Mentre Tesla attende il placet del Partito per far sfrecciare il suo Full Self-Driving (FSD) sulle strade cinesi, i grandi nomi dell’automotive tedesco e giapponese stanno già firmando accordi a tutta manetta con i campioni nazionali dell’intelligenza artificiale made in China. La scena è il salone dell’auto di Shanghai, ma l’aria è quella di una rivoluzione culturale – questa volta digitale.
Mercedes-Benz sfodera la CLA elettrica a passo lungo, un salotto su ruote pensato per il mercato cinese, con sotto il cofano non solo batterie ma ByteDance. No, non balla su TikTok: il motore qui si chiama Doubao, un Large Language Model sviluppato proprio dal colosso social. L’assistente vocale del veicolo parte in 0,2 secondi letteralmente più veloce di un impiegato pubblico nel timbrare l’uscita. ByteDance promette che l’auto non si limita a capire, ma esegue comandi in tempo reale. Non chiacchiere, ma fatti, nel vero spirito della nuova frontiera LLM.
Dall’altra parte dello stand, BMW gioca la carta Qwen, l’AI sviluppata da Alibaba, l’e-commerce trasformato in impero tecnologico. Il “Neue Klasse” elettrico tradotto: la nuova classe borghese della mobilità a zero emissioni – integra l’AI di Jack Ma come un copilota digitale pensante. La chiamano “mobilità AI-driven”, ma potremmo leggerla come “Chi non parla cinese, resta indietro”.
Già, perché anche Nissan e Honda si stanno adattando. Entrambe le case giapponesi hanno confermato al salone che stanno integrando DeepSeek, una start-up di Hangzhou, nelle loro interfacce vocali di bordo. Se l’automobile del futuro sarà una conversazione costante tra uomo e macchina, meglio che la macchina abbia una dizione impeccabile e risposte più sveglie di quelle di Alexa.

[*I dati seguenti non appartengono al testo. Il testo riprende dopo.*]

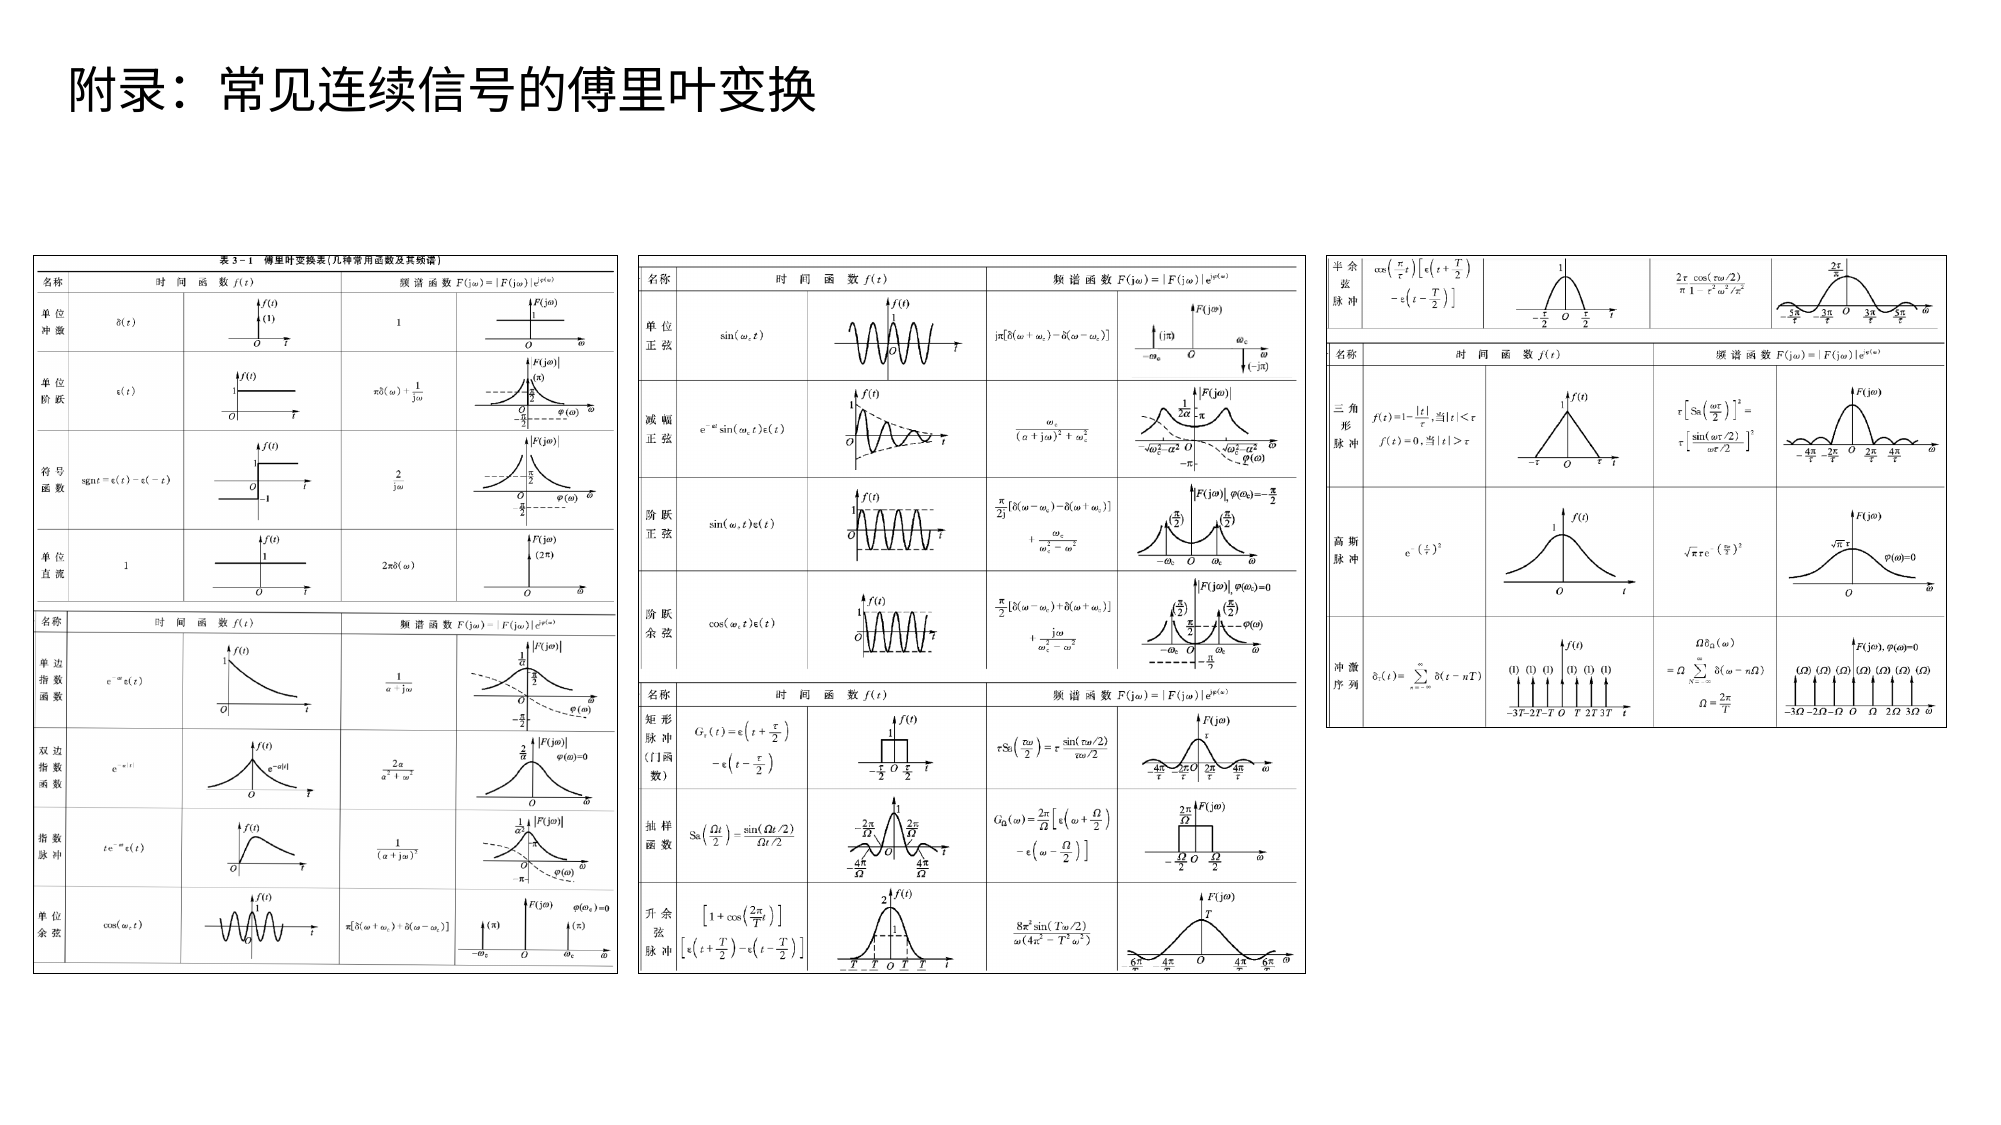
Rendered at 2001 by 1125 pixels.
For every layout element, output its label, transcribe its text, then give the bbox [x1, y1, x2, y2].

picture [1325, 255, 1948, 729]
picture [32, 255, 618, 975]
text_box 附录：常见连续信号的傅里叶变换 [52, 51, 1128, 127]
picture [637, 255, 1306, 975]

Volkswagen, con SAIC, non si è accontentata: ha fatto il pieno sia di Baidu (il famigerato Ernie) sia di DeepSeek per la sua nuova Teramont Pro SUV. Due AI in un colpo solo, come mettere due cervelli sotto un solo tetto – un po’ come un matrimonio tra un ingegnere tedesco e un filosofo zen, con risultati tutti da guidare.
Il dato macroscopico è che i grandi costruttori occidentali stanno colonizzando la loro tecnologia AI non in Silicon Valley, ma in Cina. Non perché sia di moda, ma perché la Cina – almeno in questo – sembra aver preso il largo. Mentre Tesla resta assente dalla scena di Shanghai, in attesa di benedizione politica per i suoi software autonomi, i rivali si mettono a tavola con Alibaba, Baidu e ByteDance, senza tante cerimonie.

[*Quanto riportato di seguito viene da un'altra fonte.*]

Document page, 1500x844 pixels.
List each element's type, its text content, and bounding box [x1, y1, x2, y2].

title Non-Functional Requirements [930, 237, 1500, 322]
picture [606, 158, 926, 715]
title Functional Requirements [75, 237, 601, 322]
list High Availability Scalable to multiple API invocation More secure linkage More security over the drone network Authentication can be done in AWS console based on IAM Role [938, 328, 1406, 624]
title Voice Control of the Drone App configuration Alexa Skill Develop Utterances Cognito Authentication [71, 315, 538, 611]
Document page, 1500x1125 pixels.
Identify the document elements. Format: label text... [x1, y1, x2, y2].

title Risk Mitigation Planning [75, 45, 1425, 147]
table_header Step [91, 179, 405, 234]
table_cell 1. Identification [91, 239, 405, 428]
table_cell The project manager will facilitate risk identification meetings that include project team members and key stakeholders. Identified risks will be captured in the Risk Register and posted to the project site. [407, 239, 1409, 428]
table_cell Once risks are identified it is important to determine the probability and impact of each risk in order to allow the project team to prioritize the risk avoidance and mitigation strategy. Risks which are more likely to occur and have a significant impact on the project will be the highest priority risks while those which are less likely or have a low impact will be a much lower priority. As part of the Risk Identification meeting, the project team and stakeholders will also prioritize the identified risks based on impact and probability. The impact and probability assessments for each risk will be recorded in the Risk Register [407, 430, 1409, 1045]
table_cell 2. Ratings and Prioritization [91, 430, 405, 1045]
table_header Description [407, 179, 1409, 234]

Dietro la corsa all’intelligenza c’è una trasformazione più profonda: l’auto sta diventando una piattaforma, un’estensione del nostro smartphone. Huawei, ad esempio, ha presentato HarmonySpace 5, un “cockpit intelligente” basato su una combinazione di DeepSeek e il suo Pangu AI. La promessa? Esperienze multimediali su misura, playlist generate on-the-fly, film suggeriti in base all’umore del traffico. Il tutto, ovviamente, in uno spazio che somiglia sempre più a un salotto hi-tech.

Anche iFlytek si è fatto vedere: la sua piattaforma “intelligent agent” permette ai costruttori di personalizzare l’interfaccia AI secondo i propri gusti, come se fosse un menù à la carte dell’intelligenza artificiale. Più open source, meno black box. Un’AI alla portata dell’OEM.
Prima si cercava di capire cosa dice il conducente, ora si tratta di fare quello che chiede. Aggiungendo la chicca di un futuro in cui l’auto regola autonomamente il consumo della batteria in base allo stile di guida – praticamente il sogno di ogni pendolare nevrotico.
E nel frattempo, Tesla osserva. Da fuori. Con la sua FSD parcheggiata metaforicamente in un vicolo cieco della burocrazia cinese. Il messaggio, però, è chiaro: chi vuole vendere auto in Cina dovrà parlare la lingua – non quella di Confucio, ma quella degli LLM. E chi guida, nel frattempo, sarà sempre meno solo… e sempre più ascoltato.